L’aspect environnemental
L’aérodrome existe depuis les années 1970 et occupe une superficie d'environ 100 ha. Cette surface a été prise sur de la forêt, dont 50 ha de la forêt communale de Branches. Le durcissement de la réglementation relative aux aéroports et le flou entretenu sur le devenir de cette structure ont provoqué une demande d’avis de la Préfecture sur le projet de révision des servitudes aéronautiques qui conduirait à la destruction de 30 ha supplémentaires de forêt, dont une vingtaine appartenant à la commune de Branches. Non seulement une partie des déboisements qu’impliquerait le PSA présenté touche une zone Natura 2000, une autre partie (celle située au lieu-dit « Vallée de la Biche ») serait en outre dans une zone protégée par un arrêté de protection du biotope.
Depuis 1970 le monde a évolué et le réchauffement climatique et la destruction de la biodiversité n’ont cessé d’être chaque jour plus évidents On sait aujourd’hui que le trafic aérien est le moyen de transport le plus émetteur de CO2 par km parcouru.
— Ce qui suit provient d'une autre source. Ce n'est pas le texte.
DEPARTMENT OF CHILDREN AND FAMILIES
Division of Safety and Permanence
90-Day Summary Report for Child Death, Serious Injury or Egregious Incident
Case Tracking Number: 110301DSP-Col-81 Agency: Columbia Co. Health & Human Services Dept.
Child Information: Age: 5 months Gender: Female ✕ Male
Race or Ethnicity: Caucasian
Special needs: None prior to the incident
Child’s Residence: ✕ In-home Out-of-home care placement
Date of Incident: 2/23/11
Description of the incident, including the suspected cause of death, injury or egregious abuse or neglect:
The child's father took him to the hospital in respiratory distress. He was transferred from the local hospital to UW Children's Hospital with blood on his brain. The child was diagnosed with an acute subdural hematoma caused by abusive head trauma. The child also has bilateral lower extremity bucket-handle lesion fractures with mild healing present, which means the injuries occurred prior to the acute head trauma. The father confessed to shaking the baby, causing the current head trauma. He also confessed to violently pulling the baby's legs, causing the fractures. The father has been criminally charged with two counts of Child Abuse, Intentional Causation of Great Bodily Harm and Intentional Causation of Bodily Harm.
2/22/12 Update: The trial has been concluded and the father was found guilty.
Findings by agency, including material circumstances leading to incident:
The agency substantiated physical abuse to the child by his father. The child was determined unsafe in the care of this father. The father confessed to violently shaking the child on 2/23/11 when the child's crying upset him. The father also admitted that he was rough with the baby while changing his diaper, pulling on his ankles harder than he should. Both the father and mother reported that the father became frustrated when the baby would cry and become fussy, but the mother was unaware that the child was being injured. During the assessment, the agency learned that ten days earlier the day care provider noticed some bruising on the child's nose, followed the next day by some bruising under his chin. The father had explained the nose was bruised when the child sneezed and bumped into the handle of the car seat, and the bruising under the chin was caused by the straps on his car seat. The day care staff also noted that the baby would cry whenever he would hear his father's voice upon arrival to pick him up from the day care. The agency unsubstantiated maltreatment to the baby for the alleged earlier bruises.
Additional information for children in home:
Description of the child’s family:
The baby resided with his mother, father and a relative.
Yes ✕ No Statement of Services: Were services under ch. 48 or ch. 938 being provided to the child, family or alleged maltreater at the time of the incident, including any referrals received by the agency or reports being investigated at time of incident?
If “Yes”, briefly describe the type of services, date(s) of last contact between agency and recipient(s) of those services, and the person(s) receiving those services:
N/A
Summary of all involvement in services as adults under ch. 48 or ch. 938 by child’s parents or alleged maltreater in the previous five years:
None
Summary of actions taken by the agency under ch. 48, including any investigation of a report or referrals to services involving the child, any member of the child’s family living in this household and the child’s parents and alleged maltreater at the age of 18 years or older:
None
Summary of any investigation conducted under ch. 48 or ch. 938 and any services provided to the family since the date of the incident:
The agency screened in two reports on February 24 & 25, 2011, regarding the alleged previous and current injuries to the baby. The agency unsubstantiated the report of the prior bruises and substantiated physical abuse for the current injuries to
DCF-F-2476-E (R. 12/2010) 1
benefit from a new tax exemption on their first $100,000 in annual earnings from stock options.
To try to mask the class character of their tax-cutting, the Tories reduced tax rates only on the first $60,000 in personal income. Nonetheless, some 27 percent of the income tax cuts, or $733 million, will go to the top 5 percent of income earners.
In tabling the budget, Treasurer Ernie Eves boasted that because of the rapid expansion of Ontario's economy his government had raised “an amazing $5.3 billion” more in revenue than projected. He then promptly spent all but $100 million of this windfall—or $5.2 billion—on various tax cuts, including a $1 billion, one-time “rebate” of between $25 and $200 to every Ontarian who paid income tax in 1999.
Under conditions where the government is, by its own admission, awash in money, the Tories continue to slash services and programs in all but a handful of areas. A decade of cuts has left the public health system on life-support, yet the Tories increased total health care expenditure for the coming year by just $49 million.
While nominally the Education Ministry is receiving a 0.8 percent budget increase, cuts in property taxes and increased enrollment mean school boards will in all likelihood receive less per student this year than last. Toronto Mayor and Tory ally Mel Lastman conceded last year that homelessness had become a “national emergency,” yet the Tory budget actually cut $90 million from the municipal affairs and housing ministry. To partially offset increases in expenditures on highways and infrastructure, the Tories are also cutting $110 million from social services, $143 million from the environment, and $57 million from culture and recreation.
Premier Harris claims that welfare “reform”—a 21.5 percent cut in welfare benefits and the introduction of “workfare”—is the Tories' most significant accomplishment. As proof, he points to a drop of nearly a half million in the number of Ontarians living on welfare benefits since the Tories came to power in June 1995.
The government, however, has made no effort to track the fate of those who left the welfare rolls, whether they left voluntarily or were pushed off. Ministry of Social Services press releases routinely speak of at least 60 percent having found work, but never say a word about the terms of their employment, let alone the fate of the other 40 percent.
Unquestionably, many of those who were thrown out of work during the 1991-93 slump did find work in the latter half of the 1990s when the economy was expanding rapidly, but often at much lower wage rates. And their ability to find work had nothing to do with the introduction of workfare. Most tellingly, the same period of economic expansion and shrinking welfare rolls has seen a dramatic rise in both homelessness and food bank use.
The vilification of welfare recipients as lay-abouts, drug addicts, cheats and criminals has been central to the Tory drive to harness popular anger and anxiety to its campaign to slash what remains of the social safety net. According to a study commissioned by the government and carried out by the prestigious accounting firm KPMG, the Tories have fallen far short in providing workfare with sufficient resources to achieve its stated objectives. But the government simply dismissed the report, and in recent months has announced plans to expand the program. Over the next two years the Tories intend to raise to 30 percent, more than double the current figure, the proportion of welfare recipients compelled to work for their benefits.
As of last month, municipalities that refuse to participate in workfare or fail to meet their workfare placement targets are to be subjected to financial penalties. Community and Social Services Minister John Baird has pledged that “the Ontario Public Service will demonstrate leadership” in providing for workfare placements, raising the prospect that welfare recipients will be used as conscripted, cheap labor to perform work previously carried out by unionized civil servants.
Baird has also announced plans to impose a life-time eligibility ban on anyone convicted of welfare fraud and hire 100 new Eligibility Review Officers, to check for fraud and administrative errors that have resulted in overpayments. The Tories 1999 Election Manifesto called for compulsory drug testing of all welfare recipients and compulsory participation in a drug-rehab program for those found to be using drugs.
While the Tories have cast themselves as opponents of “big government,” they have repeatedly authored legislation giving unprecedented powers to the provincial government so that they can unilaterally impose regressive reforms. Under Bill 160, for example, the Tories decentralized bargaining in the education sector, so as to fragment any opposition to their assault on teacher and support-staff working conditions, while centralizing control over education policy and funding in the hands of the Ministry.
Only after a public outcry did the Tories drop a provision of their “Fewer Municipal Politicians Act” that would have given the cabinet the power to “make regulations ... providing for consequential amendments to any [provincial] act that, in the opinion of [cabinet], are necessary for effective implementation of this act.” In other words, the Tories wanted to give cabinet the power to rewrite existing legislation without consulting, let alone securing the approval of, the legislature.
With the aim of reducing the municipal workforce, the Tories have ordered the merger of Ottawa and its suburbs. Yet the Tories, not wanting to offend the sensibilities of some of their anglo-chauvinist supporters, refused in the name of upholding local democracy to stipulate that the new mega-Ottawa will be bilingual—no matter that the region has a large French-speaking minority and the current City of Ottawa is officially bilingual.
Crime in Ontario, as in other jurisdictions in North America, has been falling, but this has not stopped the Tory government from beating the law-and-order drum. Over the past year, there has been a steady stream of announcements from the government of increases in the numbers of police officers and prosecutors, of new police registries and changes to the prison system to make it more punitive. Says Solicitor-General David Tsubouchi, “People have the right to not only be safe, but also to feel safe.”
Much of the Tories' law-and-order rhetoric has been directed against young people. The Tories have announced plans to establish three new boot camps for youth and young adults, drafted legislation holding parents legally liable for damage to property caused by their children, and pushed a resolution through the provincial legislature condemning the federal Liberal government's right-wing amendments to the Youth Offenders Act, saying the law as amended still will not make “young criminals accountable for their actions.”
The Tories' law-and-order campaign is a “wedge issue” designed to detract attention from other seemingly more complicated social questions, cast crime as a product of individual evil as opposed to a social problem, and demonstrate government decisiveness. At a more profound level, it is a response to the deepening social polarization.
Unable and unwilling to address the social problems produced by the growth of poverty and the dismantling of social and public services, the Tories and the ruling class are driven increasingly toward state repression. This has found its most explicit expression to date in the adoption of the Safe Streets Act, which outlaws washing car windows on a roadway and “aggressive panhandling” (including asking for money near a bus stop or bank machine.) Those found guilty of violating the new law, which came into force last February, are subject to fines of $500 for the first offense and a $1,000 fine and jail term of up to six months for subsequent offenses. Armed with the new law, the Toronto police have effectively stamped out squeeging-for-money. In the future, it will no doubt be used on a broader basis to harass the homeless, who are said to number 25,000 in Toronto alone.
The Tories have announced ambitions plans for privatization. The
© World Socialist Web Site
Je pense qu’une sage décision est d’adapter le PSA à la réelle exploitation du site et de réduire la voilure. On ne peut aujourd’hui massacrer une forêt parce qu’un dirigeant d’un club de sport, fut-il étranger, souhaite se poser et imposer ses vues. Les forêts rendent de grands services à l’environnement et sont un outil essentiel dans la lutte contre le réchauffement climatique. Leur rôle sur le climat est de stocker le carbone et d'améliorer la qualité et la disponibilité de l’eau voire de réguler les températures.
Cette adaptation est possible, elle aurait dû être étudiée depuis longtemps en liaison avec les services de l’aviation civile qui font partie du ministère de la transition écologique et solidaire. Il faut reconnaitre la présence des arbres autour de l’aérodrome et décliner un plan de navigation qui en tienne compte, c’est ce qui et mis en place dans des aéroports aux abords particuliers comme à Nice. Des calottes protégées sont ainsi possibles pour les zones Natura 2000.
L’emprise autour de la piste d’une zone de 150m, nécessitant une coupe dépend de la catégorie de l’aérodrome (cat C).
Une autre solution est de simplement décider d’un classement un cran en dessous de celui évoqué pour sauver des milliers d’arbres.
Dans tous les cas, nous ne pouvons voter tel quel ce projet de révision. Aujourd’hui, Il faut savoir abandonner les projets inadaptés à nos besoins, socialement inutiles, et écologiquement nuisibles.